The search for elusive ‘long tail’ international markets might be easier than you think.article
Just as every misfit in every town is connected by the internet to form a huge society of misfits, ever-smaller niches are forming larger online communities, with specific and deep-seated needs.
It’s never been so easy to sell to niche markets, anywhere in the world. Globalisation has opened up whole new markets in cross-border trade. Global e-commerce will reach $4.5 trillion by 2021, so it’s up to you to find your overseas markets and grasp the opportunities.
Is this really happening? Demand is high: 57% of online consumers bought overseas in the last six months. And we don’t have to look too hard to find great examples of international export success.
Quest Musique is a Canadian musical instrument retailer based in Winnipeg. It’s a successful local business with a handful of locations across the area. But it also receives online orders from as far away as Australia and New Zealand. Quest Musique’s Mike Fondse explains. “We’ve been offering overseas delivery for a number of years now, but started actively pursuing an international market in 2013.” Mike has found that customers in many parts of the world struggle to find what they want from local suppliers, so they look online and find what they want from further afield. “For our customers in Australia and New Zealand, we’ve found that both a lack of variety and affordable locally sold products have created a demand for retailers like ourselves.” “In some cases it’s more cost effective for the consumer to order from a Canadian retailer and have the product shipped. This way they can avoid long import wait times and distributor mark-ups.”

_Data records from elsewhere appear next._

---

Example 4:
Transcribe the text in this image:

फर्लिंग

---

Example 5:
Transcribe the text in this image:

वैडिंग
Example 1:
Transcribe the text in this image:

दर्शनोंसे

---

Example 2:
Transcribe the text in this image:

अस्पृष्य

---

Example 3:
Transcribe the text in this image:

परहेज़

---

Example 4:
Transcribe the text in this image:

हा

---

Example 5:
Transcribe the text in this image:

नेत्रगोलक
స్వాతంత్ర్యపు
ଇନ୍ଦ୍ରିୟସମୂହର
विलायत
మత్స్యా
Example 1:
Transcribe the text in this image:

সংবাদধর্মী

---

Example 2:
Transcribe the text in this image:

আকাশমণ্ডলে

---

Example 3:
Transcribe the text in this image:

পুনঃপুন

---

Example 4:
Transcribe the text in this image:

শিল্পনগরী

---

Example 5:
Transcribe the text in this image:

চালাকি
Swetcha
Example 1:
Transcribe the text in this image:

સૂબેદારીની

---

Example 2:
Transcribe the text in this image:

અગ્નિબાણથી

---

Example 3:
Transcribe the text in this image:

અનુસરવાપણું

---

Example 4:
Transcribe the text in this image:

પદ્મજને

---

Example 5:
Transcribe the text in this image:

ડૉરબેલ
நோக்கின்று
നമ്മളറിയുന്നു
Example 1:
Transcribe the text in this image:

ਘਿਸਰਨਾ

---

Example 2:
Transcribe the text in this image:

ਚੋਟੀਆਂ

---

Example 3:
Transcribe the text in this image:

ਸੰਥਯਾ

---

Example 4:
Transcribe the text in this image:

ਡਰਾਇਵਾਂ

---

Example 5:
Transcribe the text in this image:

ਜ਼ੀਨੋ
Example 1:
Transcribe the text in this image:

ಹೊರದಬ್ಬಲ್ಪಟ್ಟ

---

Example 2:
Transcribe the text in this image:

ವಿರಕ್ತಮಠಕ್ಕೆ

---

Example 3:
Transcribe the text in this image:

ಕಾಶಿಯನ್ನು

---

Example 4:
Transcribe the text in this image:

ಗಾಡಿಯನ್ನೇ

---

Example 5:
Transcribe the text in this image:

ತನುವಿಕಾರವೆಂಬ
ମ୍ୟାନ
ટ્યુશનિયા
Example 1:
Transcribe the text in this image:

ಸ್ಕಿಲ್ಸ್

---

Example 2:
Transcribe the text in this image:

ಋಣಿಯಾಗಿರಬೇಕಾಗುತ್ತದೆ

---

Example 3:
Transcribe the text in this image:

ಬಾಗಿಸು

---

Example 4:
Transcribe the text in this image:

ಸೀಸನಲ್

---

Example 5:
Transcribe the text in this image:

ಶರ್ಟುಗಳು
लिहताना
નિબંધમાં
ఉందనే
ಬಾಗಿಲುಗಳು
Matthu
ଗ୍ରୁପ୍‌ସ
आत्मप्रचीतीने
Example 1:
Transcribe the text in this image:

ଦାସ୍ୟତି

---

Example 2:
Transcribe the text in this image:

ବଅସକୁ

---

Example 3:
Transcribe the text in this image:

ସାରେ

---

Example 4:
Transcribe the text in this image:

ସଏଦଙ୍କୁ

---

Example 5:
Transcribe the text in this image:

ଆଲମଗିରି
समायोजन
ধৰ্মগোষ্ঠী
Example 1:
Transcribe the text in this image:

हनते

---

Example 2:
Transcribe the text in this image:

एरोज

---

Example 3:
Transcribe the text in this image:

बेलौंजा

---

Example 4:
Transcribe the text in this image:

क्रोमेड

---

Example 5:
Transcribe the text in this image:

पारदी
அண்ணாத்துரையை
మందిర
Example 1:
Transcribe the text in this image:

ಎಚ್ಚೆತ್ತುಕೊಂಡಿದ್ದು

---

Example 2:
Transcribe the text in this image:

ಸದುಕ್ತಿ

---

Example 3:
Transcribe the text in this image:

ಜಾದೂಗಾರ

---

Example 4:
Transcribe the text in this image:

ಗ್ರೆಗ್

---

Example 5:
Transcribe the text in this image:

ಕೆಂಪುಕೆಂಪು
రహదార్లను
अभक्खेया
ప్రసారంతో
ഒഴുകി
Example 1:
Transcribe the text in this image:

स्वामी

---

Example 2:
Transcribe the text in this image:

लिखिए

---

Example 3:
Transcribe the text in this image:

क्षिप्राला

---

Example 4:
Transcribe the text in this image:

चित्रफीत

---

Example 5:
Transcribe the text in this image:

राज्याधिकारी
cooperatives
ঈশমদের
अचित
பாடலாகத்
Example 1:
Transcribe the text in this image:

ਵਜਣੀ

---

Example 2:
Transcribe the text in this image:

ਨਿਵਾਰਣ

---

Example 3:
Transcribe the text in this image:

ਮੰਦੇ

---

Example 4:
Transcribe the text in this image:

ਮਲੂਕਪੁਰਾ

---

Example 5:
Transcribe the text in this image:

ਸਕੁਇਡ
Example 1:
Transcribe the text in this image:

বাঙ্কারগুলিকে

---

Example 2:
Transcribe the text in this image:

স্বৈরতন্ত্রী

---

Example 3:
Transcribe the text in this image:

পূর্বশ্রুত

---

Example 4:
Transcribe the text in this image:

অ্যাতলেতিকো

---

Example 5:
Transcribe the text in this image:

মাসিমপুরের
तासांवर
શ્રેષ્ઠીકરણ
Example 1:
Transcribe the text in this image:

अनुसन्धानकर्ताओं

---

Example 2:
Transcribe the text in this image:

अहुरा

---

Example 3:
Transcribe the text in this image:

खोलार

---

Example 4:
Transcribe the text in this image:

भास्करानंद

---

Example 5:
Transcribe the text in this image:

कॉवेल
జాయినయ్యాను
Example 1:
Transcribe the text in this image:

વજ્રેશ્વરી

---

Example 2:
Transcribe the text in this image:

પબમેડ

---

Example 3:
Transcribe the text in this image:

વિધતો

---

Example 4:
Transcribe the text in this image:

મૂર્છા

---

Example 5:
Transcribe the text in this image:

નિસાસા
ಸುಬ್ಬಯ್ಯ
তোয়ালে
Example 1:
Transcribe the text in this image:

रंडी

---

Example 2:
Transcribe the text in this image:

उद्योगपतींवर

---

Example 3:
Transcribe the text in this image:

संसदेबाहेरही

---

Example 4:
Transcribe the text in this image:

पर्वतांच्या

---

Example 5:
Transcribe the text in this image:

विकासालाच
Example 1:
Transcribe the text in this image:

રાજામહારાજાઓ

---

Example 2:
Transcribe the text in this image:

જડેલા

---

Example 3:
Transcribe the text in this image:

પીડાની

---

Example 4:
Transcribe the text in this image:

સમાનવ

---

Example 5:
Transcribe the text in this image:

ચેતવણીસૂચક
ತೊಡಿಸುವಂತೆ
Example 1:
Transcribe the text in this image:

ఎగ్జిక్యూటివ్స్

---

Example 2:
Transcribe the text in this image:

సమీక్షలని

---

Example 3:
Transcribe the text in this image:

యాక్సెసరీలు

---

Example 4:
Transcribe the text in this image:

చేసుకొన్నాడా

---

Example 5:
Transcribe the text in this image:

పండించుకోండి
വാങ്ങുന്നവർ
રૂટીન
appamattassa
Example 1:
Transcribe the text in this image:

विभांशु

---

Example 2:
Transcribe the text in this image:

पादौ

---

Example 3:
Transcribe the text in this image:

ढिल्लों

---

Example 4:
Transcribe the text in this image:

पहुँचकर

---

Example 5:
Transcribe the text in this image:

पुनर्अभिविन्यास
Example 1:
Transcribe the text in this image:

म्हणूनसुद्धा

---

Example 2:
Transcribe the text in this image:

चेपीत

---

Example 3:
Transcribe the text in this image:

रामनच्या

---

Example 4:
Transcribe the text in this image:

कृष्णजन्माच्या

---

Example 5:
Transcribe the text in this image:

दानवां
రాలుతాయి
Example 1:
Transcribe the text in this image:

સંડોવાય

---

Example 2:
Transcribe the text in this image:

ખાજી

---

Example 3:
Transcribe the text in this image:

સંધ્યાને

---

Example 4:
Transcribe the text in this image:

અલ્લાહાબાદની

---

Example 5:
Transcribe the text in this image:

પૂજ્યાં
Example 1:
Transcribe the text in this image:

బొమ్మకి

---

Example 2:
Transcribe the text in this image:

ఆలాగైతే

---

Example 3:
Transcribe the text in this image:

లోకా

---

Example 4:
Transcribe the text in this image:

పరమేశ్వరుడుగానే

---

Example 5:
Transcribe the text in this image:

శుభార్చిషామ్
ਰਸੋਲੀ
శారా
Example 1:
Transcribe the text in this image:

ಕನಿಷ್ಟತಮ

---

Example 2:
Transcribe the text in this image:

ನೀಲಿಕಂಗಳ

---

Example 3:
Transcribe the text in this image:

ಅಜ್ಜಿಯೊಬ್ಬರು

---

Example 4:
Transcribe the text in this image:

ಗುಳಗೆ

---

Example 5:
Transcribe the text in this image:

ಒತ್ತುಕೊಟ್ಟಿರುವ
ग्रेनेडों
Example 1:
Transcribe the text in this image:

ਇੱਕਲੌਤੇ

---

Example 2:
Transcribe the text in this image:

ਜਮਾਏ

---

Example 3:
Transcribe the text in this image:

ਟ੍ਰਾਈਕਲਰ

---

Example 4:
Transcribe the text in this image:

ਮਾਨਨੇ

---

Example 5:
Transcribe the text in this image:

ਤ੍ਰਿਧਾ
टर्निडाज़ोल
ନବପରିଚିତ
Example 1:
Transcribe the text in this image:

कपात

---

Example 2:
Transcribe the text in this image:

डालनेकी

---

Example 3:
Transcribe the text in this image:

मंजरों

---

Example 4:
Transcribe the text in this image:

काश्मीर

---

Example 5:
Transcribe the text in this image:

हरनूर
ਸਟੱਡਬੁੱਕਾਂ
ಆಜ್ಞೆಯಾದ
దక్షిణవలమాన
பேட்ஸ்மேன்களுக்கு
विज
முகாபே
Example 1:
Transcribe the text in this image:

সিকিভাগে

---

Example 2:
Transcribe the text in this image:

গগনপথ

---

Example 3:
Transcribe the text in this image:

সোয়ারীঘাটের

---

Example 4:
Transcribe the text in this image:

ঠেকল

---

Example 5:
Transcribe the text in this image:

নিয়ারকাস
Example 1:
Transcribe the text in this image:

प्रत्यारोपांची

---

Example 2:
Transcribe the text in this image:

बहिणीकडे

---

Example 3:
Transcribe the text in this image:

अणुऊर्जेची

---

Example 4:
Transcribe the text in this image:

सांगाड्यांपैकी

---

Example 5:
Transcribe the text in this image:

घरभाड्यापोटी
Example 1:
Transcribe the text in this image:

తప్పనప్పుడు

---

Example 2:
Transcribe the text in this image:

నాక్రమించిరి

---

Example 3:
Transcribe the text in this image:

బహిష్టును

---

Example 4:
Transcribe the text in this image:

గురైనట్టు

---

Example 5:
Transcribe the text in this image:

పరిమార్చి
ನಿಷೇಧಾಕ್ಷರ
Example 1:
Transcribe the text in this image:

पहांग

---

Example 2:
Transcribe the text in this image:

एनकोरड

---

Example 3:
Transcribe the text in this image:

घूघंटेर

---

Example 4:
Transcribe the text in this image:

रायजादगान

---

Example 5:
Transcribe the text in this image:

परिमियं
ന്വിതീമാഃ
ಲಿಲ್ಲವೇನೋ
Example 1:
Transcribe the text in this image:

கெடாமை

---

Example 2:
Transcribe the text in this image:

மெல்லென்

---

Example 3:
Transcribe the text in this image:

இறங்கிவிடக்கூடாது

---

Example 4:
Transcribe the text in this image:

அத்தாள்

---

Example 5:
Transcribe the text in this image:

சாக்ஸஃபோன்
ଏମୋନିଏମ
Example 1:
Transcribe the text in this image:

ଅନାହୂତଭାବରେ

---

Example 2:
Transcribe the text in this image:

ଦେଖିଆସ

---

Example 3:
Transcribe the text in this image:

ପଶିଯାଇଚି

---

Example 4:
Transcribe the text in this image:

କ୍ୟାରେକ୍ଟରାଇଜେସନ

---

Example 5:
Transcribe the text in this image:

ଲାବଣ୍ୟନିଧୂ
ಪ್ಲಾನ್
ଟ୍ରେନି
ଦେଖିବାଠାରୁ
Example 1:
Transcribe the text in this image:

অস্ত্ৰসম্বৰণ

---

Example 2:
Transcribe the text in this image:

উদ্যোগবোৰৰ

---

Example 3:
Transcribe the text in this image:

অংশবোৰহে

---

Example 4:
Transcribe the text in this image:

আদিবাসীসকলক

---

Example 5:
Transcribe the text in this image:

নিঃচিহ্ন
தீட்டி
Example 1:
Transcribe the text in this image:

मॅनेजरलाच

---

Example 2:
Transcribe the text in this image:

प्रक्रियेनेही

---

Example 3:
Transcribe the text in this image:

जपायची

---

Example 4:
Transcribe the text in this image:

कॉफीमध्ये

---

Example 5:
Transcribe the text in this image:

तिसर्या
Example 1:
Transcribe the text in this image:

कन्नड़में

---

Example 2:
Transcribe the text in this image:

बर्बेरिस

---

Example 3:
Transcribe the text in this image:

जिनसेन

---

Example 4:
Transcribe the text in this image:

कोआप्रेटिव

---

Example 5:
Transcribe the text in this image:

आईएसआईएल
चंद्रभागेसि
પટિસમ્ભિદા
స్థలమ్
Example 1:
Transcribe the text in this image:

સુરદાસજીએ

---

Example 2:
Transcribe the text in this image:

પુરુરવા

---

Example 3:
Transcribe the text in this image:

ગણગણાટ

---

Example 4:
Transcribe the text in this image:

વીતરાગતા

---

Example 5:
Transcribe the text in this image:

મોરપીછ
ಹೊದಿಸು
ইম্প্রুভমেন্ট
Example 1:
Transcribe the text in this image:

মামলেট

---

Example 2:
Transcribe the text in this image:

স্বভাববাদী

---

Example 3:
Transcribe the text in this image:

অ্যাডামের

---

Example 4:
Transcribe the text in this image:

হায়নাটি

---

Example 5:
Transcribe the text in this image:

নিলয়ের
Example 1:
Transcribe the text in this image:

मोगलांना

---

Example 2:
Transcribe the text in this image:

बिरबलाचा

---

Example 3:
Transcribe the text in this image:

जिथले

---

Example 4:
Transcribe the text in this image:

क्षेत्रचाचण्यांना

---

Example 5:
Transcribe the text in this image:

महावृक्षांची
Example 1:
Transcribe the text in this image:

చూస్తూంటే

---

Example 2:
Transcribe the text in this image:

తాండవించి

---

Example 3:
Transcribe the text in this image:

Mike and Quest Musique do face overseas export challenges, but they’re easier than ever to overcome. “We deal with a lot of first-time international customers” continues Mike, “and sometimes they need a bit of help and reassurance when it comes to dealing with importing goods.” “Shipping expense, fraud prevention, lost parcels and CITES permits can also be obstacles. Fortunately, since expanding our international business in 2013, we’ve learned how to successfully handle these issues by working with companies like PayPal and DHL... Our e-commerce presence is absolutely everything when it comes to international sales. We do some business through third-party marketplaces like eBay and Reverb.com and this along with our own e-commerce platform has allowed for us to expand our business in ways that wouldn’t normally be possible with just brick and mortar locations.”
As Mike Fondse explained above, exporting does have its challenges. Choosing the wrong provider and the wrong methods can make it expensive, but shipping to customers anywhere in the world is more cost-effective than you might think. Despite local import taxes and customs charges, it’s you can still be completely clear about shipping costs.
There are very serious but practical considerations around packing: no matter how insignificant or valuable your product, it pays to protect the goods when you’re transporting them thousands of miles across the globe.
First, assess the shape and weight of the item to decide how fragile it’s likely to be. Next, pack the item using good quality double-wall boxes, keeping 6cm clearance between the item and the walls of the box. And don’t leave spaces. Then, seal the package with tape at least 48mm wide, using an ‘H’ taping method to seal all edges and seams. Use bubble wrap and good quality tape, and always ensure the item is tightly packed — movement means momentum and if the package gets dropped, momentum could mean *crunch*. Finally, apply a shipping label to the top of the package and make sure it’s clearly displayed and on a single surface.
Many e-commerce companies are scared off by potential costly export licences. Luckily, most goods don’t require any such licence; the barriers to entry really are lower than you might imagine. The most important factor is to find your tribe. Identify your target market and offer them safe, reliable shipping options to their location. Your happy customers need never know how many they really are.
"The great thing about the internet is you can launch a product, and within just a few hours, people will tell you what they think about it."